Short, entertaining book on growing up white in a black/hispanic neighborhood. An important look at the ways it was easier for him to escape the neighborhood than it was for many of his friends. Too many people still want to ignore the benefits being white gives you in American society.
The rest of this review is going to be telling a few of my stories of my similar experiences. For more on the book, read one of the other 104 reviews.
I grew up about the same time period as Honky, but in Lawrence, Kansas. Because we lived in a "bad" neighborhood, from kindergarten through fourth grade, I went to a school several miles away, instead of the school just a couple of blocks from our house. But in fifth and sixth grade, that school ran out of room, and the district said I had to attend the school down the street.
Though I remember being scared as hell the first day, it turned out to be a great experience for me. There were only a few other white kids at the school, and I was the only one who could be considered middle class. But in that school, being middle class meant I was quickly labeled as the "rich kid." My junior high was fairly poor, too, so it wasn't until high school that I found out that much of the city was better off than me, and I wasn't so rich after all. But I grew up appreciating all I had. I was the "rich kid," so I knew I didn't have much to complain about compared to my peers. All my friends lived across the street from me in a low-income housing project. They looked across the street and saw me living in what looked like a mansion. So my advantages weren't so subtle in most cases, and I knew I had it good.

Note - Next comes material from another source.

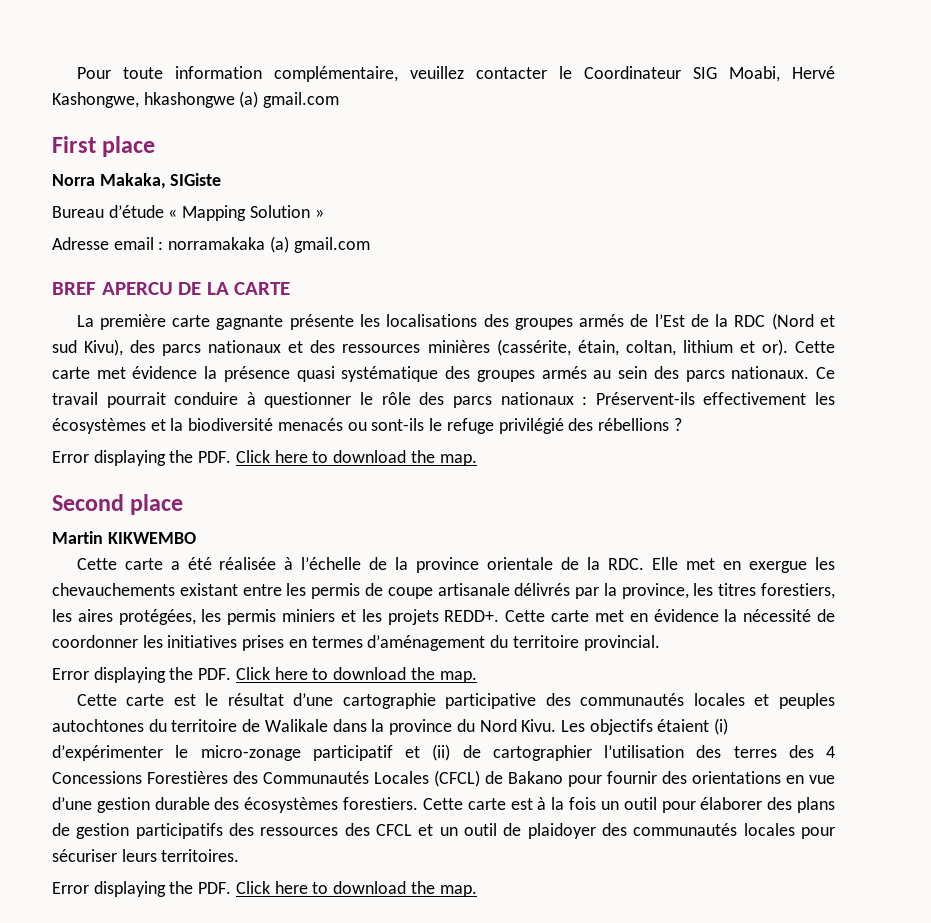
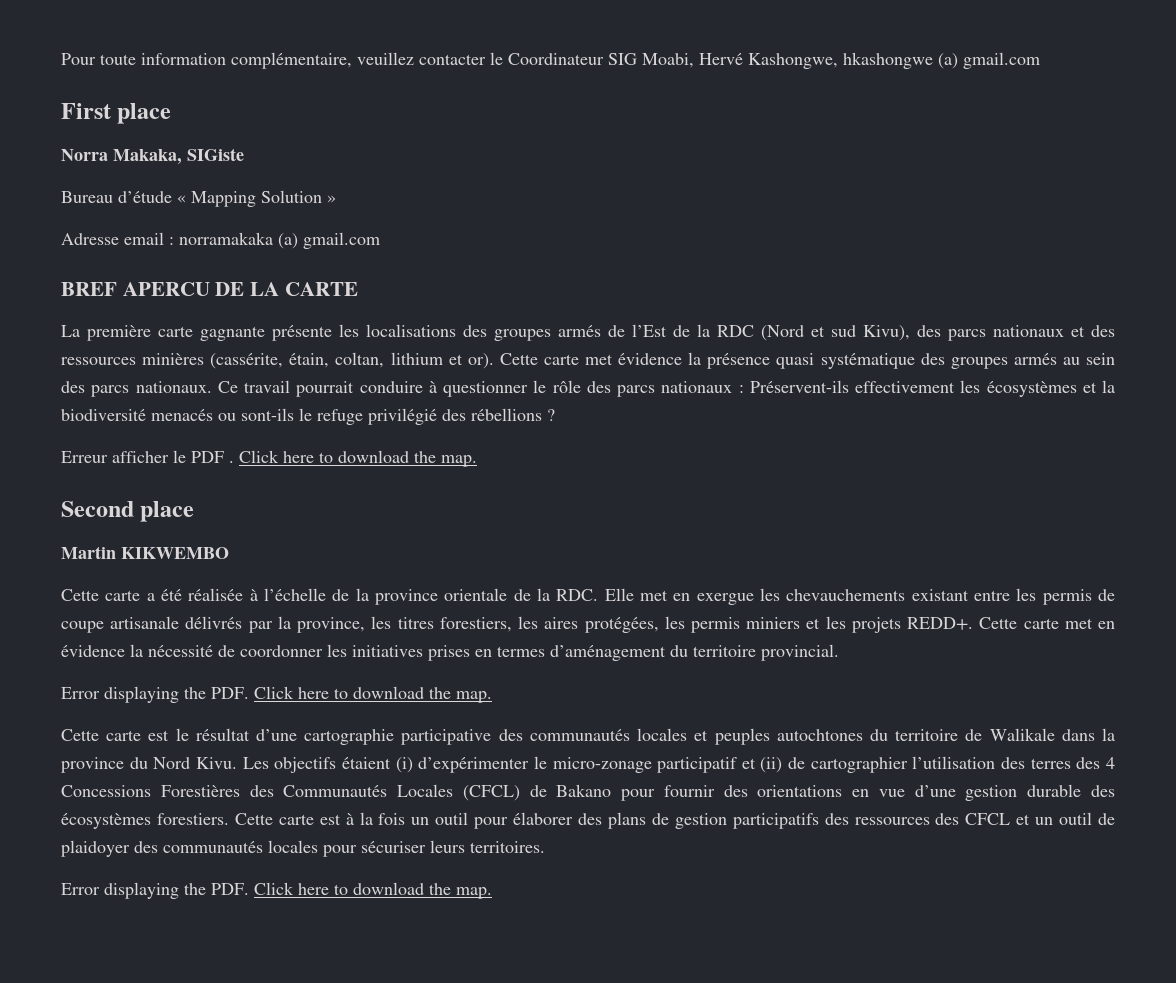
[52,450,232,466] Error displaying the PDF. -> [61,450,234,463] Erreur afficher le PDF .

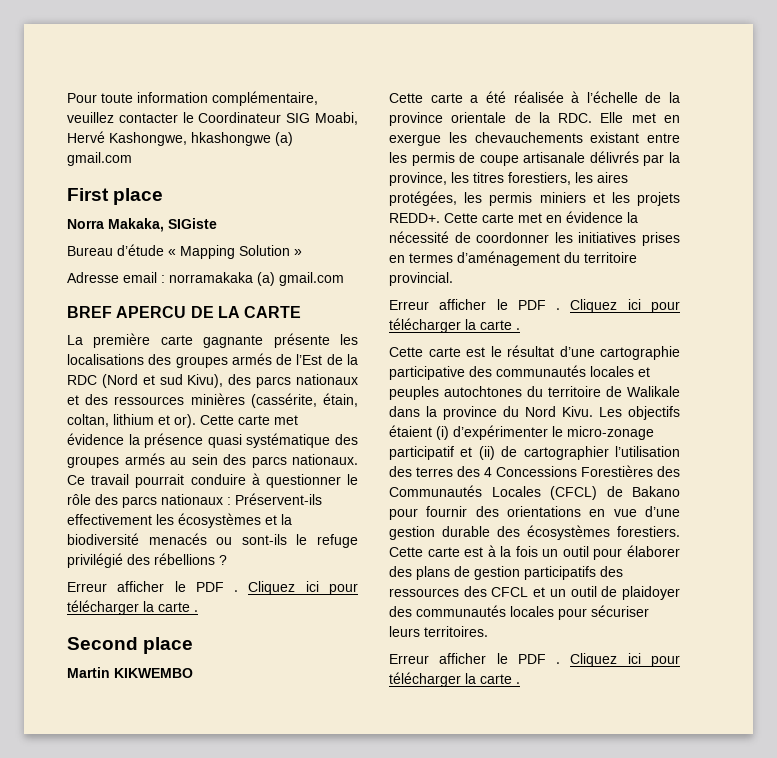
[239,450,477,467] Click here to download the map. -> [248,581,358,595] [67,600,198,615] Cliquez ici pour télécharger la carte .
[61,686,492,703] Error displaying the PDF. Click here to download the map. -> [389,299,680,313] [389,318,520,333] Erreur afficher le PDF . Cliquez ici pour télécharger la carte .
[61,882,492,899] Error displaying the PDF. Click here to download the map. -> [389,653,680,667] [389,672,520,687] Erreur afficher le PDF . Cliquez ici pour télécharger la carte .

Conley writes in Honky about the trouble he gets into and easily escapes because he is white. I didn't do anything quite as shocking as Conley writes about, but one story from junior high sticks out. My friend David and I were in English class when he dropped his pencil and bent down to pick it up. I kicked him in the butt and sent him sprawling to the floor. The teacher immediately told him to go to the principal's office. Not selling me out (yet), he protested, "For falling out of my chair?" She just told him to shut up and go.
Once at the principal's office, David fessed up to the whole story, but the principal wouldn't believe it, asking, "Do you know how many times Jay has been sent down to the office during his years here?" "Probably none," my friend, replied. "That's right. Now, do you want me to call him down here and find out what really happened?" David: "Yeah, go ahead." Principal: "I don't think that will be necessary. Go sit in the hall."
So, I did something wrong, and David was punished. Was it because I was white, and David was hispanic? Did I never get in trouble because I was white or because I was good? Which came first, the chicken or the egg?